What is needed: Could you reproduce the records below with each "carId" renamed to "vehicleId" and everything else left as it is? Leave out the pictures.

Information given:
━━━━
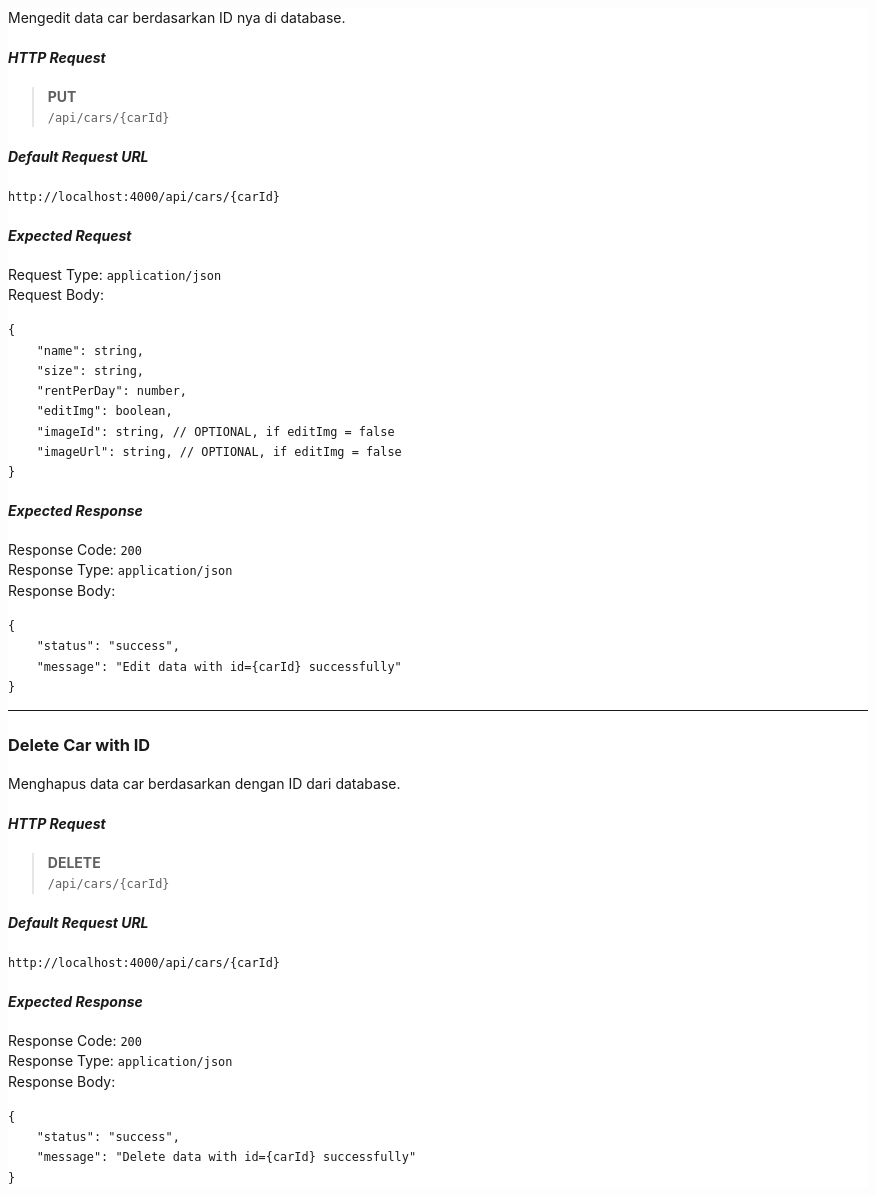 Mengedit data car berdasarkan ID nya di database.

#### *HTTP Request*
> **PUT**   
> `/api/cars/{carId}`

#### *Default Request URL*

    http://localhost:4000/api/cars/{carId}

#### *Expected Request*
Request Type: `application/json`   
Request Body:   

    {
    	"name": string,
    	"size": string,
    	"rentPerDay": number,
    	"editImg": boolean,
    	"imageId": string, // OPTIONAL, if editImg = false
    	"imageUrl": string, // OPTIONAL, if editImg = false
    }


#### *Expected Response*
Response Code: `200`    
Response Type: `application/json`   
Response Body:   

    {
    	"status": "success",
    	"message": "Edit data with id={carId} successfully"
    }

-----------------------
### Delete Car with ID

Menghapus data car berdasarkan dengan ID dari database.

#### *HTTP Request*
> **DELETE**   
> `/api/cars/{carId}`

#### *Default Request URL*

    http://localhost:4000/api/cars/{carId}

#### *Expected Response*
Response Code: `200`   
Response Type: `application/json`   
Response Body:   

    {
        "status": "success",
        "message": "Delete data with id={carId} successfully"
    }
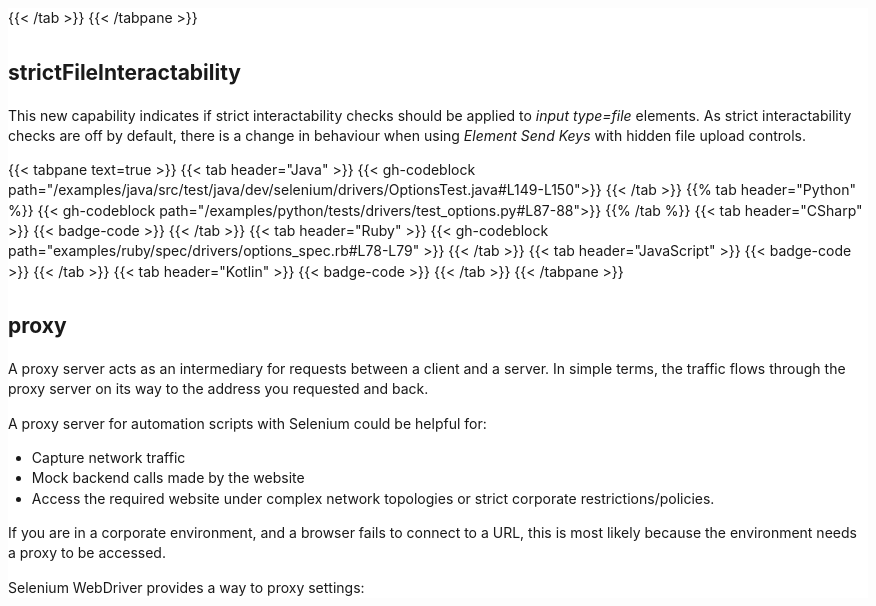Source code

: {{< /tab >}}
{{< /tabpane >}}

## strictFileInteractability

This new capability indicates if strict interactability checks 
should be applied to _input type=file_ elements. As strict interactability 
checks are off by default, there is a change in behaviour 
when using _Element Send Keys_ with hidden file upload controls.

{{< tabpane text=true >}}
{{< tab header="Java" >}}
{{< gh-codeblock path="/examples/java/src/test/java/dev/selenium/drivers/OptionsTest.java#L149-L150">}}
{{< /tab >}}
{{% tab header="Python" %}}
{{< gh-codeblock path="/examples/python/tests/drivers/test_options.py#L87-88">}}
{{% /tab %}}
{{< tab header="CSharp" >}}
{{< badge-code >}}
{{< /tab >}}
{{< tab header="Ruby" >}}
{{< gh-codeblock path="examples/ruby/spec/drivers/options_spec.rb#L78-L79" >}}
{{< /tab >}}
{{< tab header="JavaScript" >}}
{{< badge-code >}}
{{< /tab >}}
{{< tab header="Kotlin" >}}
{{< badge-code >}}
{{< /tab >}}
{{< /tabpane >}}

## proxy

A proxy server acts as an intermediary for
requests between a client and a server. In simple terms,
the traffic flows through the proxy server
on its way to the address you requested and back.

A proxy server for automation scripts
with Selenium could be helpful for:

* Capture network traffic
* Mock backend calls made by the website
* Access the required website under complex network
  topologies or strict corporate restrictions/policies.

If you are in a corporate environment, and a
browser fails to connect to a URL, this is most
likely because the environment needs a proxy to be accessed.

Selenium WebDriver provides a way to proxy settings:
━━━━
Reply:
 Mengedit data car berdasarkan ID nya di database.

#### *HTTP Request*
> **PUT**   
> `/api/cars/{vehicleId}`

#### *Default Request URL*

    http://localhost:4000/api/cars/{vehicleId}

#### *Expected Request*
Request Type: `application/json`   
Request Body:   

    {
    	"name": string,
    	"size": string,
    	"rentPerDay": number,
    	"editImg": boolean,
    	"imageId": string, // OPTIONAL, if editImg = false
    	"imageUrl": string, // OPTIONAL, if editImg = false
    }


#### *Expected Response*
Response Code: `200`    
Response Type: `application/json`   
Response Body:   

    {
    	"status": "success",
    	"message": "Edit data with id={vehicleId} successfully"
    }

-----------------------
### Delete Car with ID

Menghapus data car berdasarkan dengan ID dari database.

#### *HTTP Request*
> **DELETE**   
> `/api/cars/{vehicleId}`

#### *Default Request URL*

    http://localhost:4000/api/cars/{vehicleId}

#### *Expected Response*
Response Code: `200`   
Response Type: `application/json`   
Response Body:   

    {
        "status": "success",
        "message": "Delete data with id={vehicleId} successfully"
    }
Source code

: {{< /tab >}}
{{< /tabpane >}}

## strictFileInteractability

This new capability indicates if strict interactability checks 
should be applied to _input type=file_ elements. As strict interactability 
checks are off by default, there is a change in behaviour 
when using _Element Send Keys_ with hidden file upload controls.

{{< tabpane text=true >}}
{{< tab header="Java" >}}
{{< gh-codeblock path="/examples/java/src/test/java/dev/selenium/drivers/OptionsTest.java#L149-L150">}}
{{< /tab >}}
{{% tab header="Python" %}}
{{< gh-codeblock path="/examples/python/tests/drivers/test_options.py#L87-88">}}
{{% /tab %}}
{{< tab header="CSharp" >}}
{{< badge-code >}}
{{< /tab >}}
{{< tab header="Ruby" >}}
{{< gh-codeblock path="examples/ruby/spec/drivers/options_spec.rb#L78-L79" >}}
{{< /tab >}}
{{< tab header="JavaScript" >}}
{{< badge-code >}}
{{< /tab >}}
{{< tab header="Kotlin" >}}
{{< badge-code >}}
{{< /tab >}}
{{< /tabpane >}}

## proxy

A proxy server acts as an intermediary for
requests between a client and a server. In simple terms,
the traffic flows through the proxy server
on its way to the address you requested and back.

A proxy server for automation scripts
with Selenium could be helpful for:

* Capture network traffic
* Mock backend calls made by the website
* Access the required website under complex network
  topologies or strict corporate restrictions/policies.

If you are in a corporate environment, and a
browser fails to connect to a URL, this is most
likely because the environment needs a proxy to be accessed.

Selenium WebDriver provides a way to proxy settings:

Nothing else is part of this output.